Why are exceptions needed ? It basically does the same work as cout and cin..though We can do the same work with these commands?

15th Jan 2018, 6:20 AM
Priya Chawla
Priya Chawla - avatar
7 Answers
+ 12
programs break, if eg a devision by zero occurs. This is not a user fiendly behaviour. Exception can handle thinks, one does not think of they can occur. At the end you are right. There are often many ways to code. Exceptions are regarded as good style. But also this is not everyones opinion.
15th Jan 2018, 6:32 AM
Oma Falk
Oma Falk - avatar
+ 9
In very very little cases there is a philosophy let it crash It was the topic of a work by Joe Armstrong.(erlang) What this situation makes special: there are many actors responsible for the result so one crash... You might think of the Christmas tree in new york. all lights are independent, If one light crashes ... let it crash. normally we dont have such situations.
15th Jan 2018, 6:57 AM
Oma Falk
Oma Falk - avatar
+ 7
Exceptions are nothing like cout or cin. cin is used to read from the console. cout is used to write to the console.

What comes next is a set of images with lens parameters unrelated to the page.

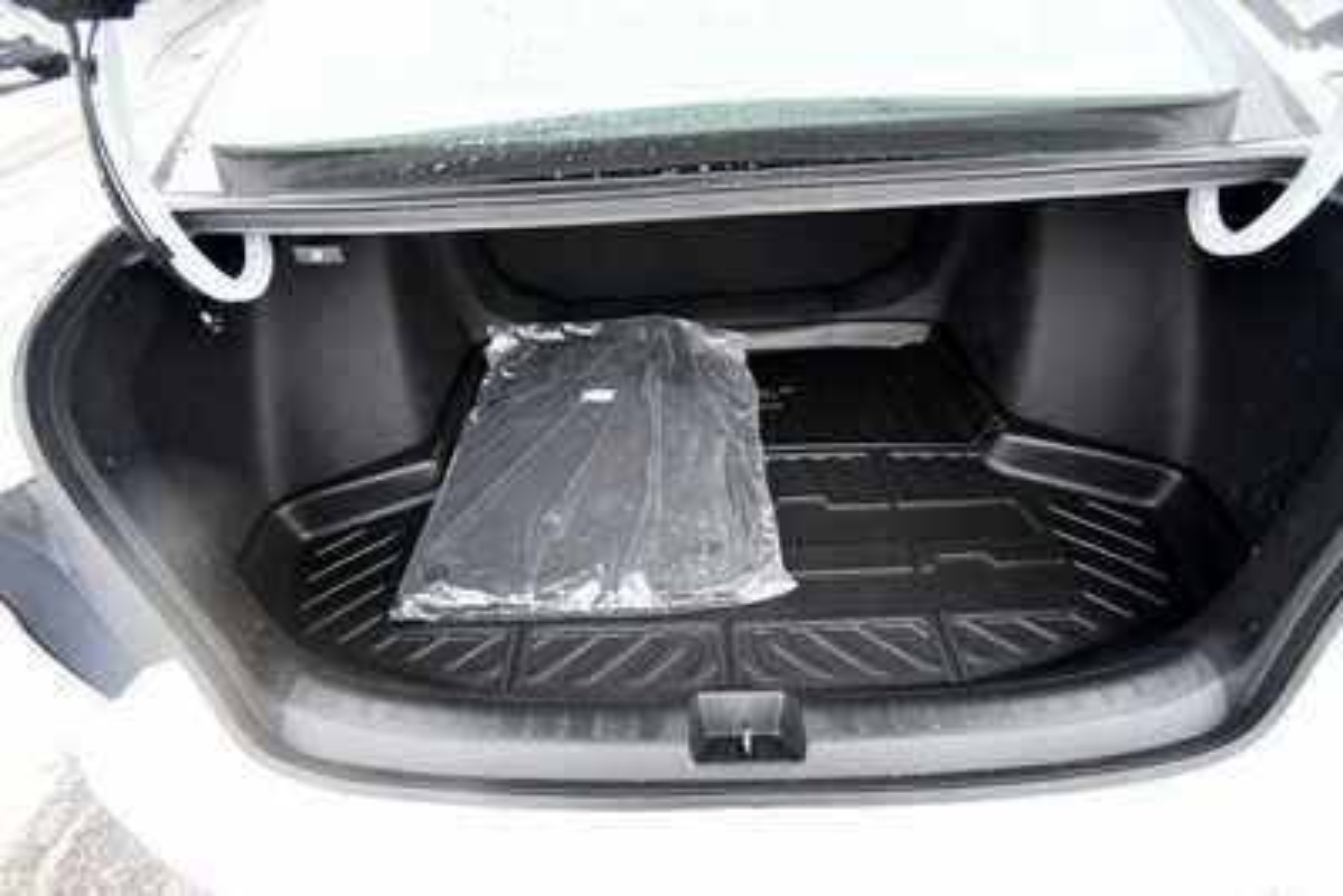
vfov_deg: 77.4
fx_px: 560
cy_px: 448
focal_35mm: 15
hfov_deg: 100.4
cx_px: 672
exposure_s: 1/160
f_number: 4.5
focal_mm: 10
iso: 800
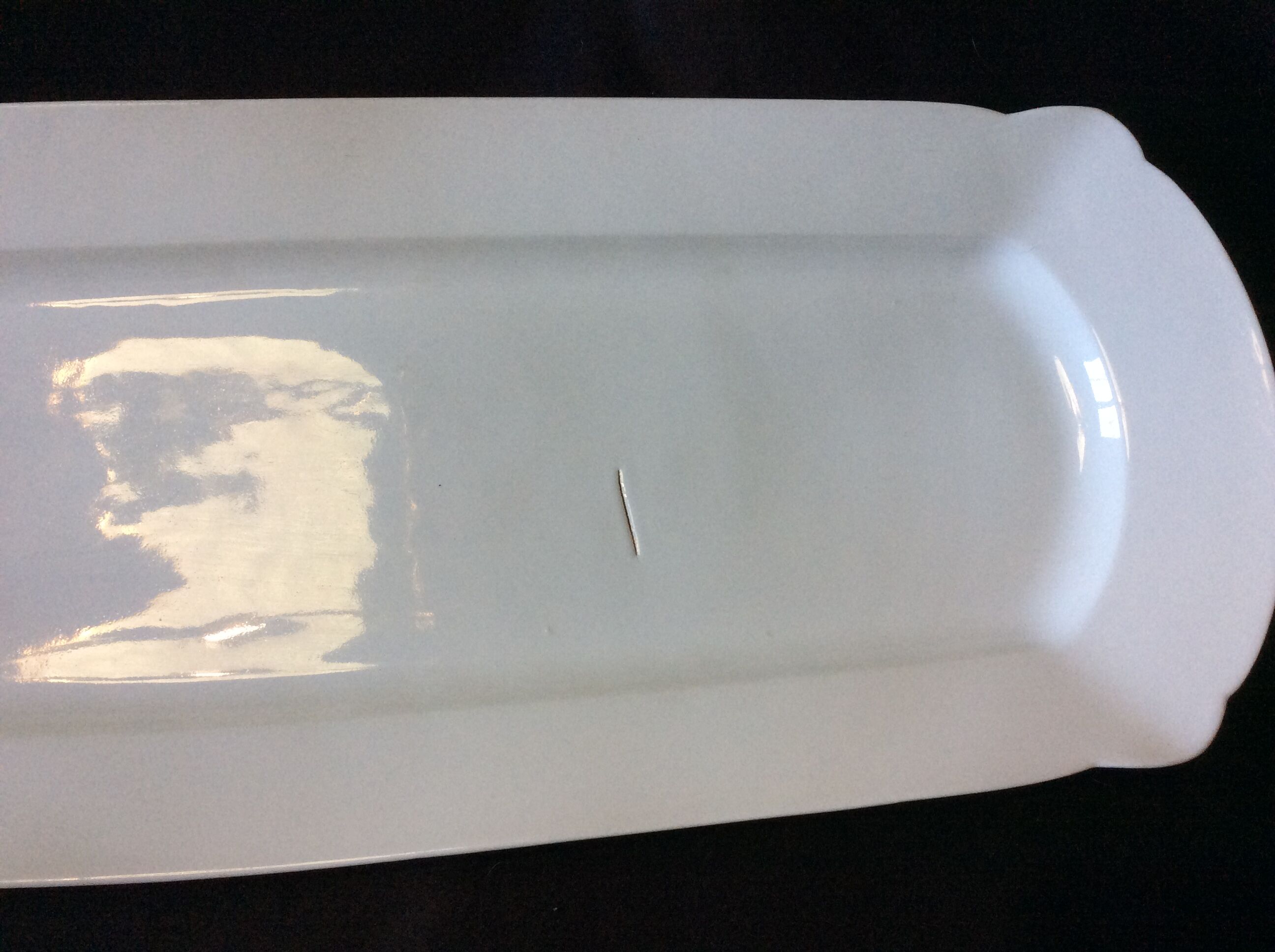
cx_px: 638
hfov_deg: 56.9
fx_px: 1177
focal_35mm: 32
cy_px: 476
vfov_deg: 44.1
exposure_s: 1/25
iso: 80
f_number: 2.4
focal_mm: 3.3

Exceptions allow you to keep running your program after a runtime error, instead of halting. Now, it is possible to check all data to make sure a runtime error can't occur and, before exceptions existed, we poor programmers had to do that to keep the program running. However, it can be a huge pain to do so requiring error returns through multiple levels of functions/methods. With exceptions, the top level error handling could be reached immediately with zero coding impact on the executing functions.
15th Jan 2018, 6:36 AM
John Wells
John Wells - avatar
+ 6
Your little example works. But, what if you have 20 function calls where the bottom one knows there is a problem. It now needs every function above it to abort out of it's normal processing. Maybe as Jamie stated your using a binary library without source.
15th Jan 2018, 6:47 AM
John Wells
John Wells - avatar
+ 4
Let's take the case of getting a 0 in denominator.. We applied a throw statement inside an if..... Bt for the same we can apply cout statement inside if else loop like If (num 2==0) { cout<<wrong no. ;} Else {cout<<num1/num2;}
15th Jan 2018, 6:39 AM
Priya Chawla
Priya Chawla - avatar
+ 3
In my opinion its a pure performance thing. If your error is not fatal, then a library is going to return an error code/enum value etc.(then you can handle the error by easy switch statement), at least i have never seen libraries throwing non fatal exceptions, so that i should handle them. But if the exception is fatal, performance is not relevant anymore. Library is going to throw and you should try to save the session and rescue as much as possible.